MONTAGNARDS DE KOROUT ET MOUTONS A GROSSE QUEUE.
Au milieu de la cour s'étend un vaste bassin rempli d'eau courante. En m'approchant, j'aperçois sur le sol maçonné une tache noire à peu près immobile. Je jette un morceau de pain à la surface de l'eau; immédiatement la tache se divise en une infinité de parties, et des poissons au dos noir et au ventre argenté se précipitent en foule sur l'appât offert à leur voracité: il ne faut pas assister à leurs combats homériques et à leurs manœuvres gloutonnes, quand le morceau de pain est trop dur ou trop volumineux pour être avalé avant d'avoir été détrempé, si l'on veut conserver quelque estime pour la gent aquatique. «Personne n'est autorisé à manger ces animaux: ils sont sacrés, et ceux qui ont osé les tuer sont morts sur-le-champ en punition de leur sacrilège», assure d'un ton doctoral une vieille sorcière chargée de surveiller cette sainte école de pisciculture.
Le but de cette fondation m'échappe et je cherche en vain le lien mystérieux qui peut unir des carpes à la peau tannée d'un vieux général persan.
Seul le prince Zellè sultan, en véritable sceptique, s'est hasardé à faire frire les poissons sacrés; par privilège spécial il a échappé à la mort, mais le sort de l'un de ses serviteurs coupable d'avoir goûté, lui aussi, aux débris de ce régal, a été moins heureux. Ce pauvre garçon fut trouvé mort, la tête trouée d'une balle, une heure après son repas. Désarmés en face du chahzaddè, les mollahs avaient fait assassiner son domestique, car les musulmans fanatiques n'hésitent jamais à commettre un crime quand il s'agit de réveiller la foi endormie des fidèles. «Les poissons se sont vengés eux-mêmes», répéta-t-on dans le pays. (Autant valait dire qu'un de ces animaux avait maintenu le fusil avec ses nageoires et avait tiré le coup.) Quoi qu'il en soit, nul ne trouva surnaturelle cette histoire à dormir debout, et l'affaire n'eut pas de suite.

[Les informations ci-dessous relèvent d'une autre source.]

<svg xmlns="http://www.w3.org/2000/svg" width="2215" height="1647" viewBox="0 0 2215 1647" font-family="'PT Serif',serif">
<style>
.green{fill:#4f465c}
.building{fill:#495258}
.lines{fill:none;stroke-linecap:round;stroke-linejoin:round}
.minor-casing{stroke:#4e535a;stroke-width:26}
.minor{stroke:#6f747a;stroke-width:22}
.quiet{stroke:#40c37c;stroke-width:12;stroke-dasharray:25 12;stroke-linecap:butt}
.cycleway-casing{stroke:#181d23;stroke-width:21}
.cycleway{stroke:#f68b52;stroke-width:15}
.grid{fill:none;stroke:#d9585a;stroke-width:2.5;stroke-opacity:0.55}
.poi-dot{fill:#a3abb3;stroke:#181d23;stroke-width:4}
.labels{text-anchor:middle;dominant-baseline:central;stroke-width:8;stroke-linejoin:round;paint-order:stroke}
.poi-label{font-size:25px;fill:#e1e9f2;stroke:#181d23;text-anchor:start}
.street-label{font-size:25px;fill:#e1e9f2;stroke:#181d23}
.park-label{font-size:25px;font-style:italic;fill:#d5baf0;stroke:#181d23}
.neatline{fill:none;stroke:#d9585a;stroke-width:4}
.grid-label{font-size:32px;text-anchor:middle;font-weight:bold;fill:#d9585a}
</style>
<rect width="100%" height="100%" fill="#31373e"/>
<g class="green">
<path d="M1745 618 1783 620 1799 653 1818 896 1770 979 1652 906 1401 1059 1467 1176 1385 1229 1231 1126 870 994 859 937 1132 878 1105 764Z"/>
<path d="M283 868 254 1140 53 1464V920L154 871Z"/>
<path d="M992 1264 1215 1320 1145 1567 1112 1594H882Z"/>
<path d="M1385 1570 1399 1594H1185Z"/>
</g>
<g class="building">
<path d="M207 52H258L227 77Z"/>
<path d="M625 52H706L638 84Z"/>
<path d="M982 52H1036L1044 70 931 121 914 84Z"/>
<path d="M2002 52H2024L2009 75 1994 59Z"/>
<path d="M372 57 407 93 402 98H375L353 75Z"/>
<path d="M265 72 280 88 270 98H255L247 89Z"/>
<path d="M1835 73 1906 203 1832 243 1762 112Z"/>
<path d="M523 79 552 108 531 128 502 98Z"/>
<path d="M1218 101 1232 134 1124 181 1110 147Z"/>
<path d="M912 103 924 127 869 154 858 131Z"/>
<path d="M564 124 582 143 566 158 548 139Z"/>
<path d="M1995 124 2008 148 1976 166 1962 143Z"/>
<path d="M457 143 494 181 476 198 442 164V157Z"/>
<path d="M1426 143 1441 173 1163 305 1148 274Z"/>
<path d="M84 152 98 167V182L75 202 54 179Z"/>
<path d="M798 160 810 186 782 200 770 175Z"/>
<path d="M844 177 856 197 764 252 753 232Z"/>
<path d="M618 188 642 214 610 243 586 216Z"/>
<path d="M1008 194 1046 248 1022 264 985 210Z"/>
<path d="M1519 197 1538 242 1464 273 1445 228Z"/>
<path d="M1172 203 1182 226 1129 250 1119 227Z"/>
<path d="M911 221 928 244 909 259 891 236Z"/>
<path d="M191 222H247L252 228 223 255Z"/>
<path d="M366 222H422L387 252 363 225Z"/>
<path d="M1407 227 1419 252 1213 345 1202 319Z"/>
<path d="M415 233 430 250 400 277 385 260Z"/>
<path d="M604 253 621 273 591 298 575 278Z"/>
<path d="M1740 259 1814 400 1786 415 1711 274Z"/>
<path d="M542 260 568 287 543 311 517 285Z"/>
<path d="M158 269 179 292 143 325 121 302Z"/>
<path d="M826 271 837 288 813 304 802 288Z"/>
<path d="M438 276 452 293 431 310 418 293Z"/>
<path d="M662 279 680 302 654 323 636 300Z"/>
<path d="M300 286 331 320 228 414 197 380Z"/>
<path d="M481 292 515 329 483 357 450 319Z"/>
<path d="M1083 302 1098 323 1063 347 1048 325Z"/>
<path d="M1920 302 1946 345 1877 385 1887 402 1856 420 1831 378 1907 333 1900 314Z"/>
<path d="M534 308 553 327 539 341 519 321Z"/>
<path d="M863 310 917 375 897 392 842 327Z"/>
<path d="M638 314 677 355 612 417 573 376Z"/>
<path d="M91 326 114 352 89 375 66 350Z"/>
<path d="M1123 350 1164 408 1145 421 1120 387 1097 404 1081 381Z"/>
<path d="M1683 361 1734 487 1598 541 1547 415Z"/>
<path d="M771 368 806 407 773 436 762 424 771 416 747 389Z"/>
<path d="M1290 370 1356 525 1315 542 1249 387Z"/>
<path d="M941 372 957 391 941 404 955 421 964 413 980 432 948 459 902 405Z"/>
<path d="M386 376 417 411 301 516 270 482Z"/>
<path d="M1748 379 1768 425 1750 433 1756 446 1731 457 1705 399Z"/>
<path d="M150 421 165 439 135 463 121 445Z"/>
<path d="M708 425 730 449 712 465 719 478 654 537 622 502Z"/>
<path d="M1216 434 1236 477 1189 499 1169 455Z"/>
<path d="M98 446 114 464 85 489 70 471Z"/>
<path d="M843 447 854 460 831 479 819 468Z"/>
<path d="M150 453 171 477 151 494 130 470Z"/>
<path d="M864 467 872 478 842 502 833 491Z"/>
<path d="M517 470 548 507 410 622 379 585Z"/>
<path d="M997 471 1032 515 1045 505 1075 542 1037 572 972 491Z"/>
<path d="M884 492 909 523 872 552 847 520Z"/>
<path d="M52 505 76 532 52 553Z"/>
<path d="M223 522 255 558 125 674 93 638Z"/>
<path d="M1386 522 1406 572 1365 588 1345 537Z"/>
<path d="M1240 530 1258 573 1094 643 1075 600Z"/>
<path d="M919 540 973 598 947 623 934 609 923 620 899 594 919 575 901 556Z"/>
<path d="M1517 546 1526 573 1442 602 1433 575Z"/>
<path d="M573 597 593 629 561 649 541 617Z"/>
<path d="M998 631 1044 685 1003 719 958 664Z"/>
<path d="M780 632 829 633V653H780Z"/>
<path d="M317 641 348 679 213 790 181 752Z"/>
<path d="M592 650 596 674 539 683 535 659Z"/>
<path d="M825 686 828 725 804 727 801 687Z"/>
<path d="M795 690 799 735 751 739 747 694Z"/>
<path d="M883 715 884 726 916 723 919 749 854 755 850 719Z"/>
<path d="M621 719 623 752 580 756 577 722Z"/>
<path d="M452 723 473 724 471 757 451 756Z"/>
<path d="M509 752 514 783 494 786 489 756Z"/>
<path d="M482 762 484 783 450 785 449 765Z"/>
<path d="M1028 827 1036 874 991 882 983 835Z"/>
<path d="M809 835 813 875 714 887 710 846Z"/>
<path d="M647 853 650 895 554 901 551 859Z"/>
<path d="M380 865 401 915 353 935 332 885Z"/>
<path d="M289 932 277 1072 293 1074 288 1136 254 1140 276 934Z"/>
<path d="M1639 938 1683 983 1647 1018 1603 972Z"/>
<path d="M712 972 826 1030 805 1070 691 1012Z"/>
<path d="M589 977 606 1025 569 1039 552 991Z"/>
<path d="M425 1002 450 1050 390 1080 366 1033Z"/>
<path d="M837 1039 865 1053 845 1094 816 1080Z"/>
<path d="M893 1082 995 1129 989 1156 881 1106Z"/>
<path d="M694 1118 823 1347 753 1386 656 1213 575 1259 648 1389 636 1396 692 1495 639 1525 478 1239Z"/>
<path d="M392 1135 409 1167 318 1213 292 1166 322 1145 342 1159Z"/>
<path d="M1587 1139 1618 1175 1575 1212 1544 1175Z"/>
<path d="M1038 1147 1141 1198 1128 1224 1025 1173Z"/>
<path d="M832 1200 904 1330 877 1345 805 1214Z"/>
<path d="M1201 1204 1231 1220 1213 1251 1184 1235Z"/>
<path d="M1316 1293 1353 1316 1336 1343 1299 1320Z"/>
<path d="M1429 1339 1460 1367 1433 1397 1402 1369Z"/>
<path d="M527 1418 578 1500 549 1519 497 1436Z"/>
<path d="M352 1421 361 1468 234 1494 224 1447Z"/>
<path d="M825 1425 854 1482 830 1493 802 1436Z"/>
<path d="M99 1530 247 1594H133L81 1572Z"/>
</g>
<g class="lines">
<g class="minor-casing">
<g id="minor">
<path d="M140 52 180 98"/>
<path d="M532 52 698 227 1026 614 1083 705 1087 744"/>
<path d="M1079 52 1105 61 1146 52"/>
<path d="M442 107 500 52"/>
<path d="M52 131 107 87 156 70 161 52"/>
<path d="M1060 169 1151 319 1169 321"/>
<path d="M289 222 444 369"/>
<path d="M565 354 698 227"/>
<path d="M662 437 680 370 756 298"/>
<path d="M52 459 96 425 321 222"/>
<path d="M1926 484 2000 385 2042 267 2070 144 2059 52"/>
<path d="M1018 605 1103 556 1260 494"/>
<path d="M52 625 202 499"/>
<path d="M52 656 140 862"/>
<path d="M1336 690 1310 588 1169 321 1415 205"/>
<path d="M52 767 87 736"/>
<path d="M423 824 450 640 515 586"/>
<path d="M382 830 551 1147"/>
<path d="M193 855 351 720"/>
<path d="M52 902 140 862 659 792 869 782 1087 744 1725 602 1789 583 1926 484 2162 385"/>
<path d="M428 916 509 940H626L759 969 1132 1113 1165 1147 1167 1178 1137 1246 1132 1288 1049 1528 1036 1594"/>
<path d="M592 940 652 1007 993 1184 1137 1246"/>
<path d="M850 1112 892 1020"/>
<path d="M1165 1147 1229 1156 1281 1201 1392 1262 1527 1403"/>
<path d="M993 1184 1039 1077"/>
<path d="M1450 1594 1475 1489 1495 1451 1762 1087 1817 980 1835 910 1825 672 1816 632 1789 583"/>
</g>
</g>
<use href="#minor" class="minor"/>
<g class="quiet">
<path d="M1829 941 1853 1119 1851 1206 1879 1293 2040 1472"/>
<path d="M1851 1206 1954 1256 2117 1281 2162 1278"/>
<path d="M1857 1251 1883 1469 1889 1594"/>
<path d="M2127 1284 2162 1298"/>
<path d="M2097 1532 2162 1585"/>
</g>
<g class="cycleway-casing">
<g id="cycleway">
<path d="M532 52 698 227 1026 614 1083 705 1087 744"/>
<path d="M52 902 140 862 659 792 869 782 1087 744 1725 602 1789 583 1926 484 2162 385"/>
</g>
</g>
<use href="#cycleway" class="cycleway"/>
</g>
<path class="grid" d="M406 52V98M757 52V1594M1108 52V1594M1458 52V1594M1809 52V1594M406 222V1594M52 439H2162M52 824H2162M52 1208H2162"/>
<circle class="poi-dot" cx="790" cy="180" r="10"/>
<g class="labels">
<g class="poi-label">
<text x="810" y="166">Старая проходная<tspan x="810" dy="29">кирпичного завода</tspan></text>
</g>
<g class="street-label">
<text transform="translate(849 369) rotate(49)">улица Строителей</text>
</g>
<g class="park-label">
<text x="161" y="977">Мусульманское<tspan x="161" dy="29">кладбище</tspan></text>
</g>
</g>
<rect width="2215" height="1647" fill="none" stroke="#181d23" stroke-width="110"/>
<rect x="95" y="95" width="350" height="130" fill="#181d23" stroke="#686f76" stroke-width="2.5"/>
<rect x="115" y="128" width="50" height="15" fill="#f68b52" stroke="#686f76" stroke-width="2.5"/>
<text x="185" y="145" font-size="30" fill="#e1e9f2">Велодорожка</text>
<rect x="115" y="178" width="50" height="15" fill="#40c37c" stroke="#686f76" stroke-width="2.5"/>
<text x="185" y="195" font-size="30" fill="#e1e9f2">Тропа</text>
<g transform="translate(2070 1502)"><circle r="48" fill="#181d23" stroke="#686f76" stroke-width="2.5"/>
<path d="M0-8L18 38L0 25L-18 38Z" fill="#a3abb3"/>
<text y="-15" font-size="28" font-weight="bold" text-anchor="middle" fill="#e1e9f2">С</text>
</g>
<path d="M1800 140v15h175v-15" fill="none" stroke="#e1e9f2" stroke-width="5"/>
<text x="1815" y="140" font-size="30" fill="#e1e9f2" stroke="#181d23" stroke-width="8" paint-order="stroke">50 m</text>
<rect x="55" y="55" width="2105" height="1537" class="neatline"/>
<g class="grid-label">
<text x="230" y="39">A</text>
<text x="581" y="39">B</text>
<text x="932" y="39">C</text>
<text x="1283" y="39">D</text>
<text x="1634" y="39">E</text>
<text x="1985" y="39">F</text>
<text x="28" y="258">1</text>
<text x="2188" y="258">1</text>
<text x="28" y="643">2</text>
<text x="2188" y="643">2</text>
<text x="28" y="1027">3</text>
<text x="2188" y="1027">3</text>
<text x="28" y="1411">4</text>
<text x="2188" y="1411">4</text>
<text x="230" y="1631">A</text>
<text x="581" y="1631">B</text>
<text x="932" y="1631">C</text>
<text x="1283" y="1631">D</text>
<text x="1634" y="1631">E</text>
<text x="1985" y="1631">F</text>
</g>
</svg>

Nous quittons Saux et ses estimables poissons à la nuit tombante. La plaine succède brusquement aux montagnes, et le convoi s'avance à travers les sables arides, si j'en puis juger par la pâle clarté de la lune. Nuit monotone s'il en fut jamais. Je m'endors, je me réveille, ma tête chute à droite, tombe à gauche; au demeurant, j'arrive, rendue de fatigue, au tchaparkhanè de Guez, au moment où l'aube matinale éteint la lueur des étoiles voisines de l'horizon. Avant de se jeter sur le sol, Marcel a commandé des chevaux de poste au tchaparchy bachy. Sept farsakhs nous séparent d'Ispahan: nous pouvons nous permettre d'abandonner nos bagages et de parcourir en grands seigneurs cette dernière étape.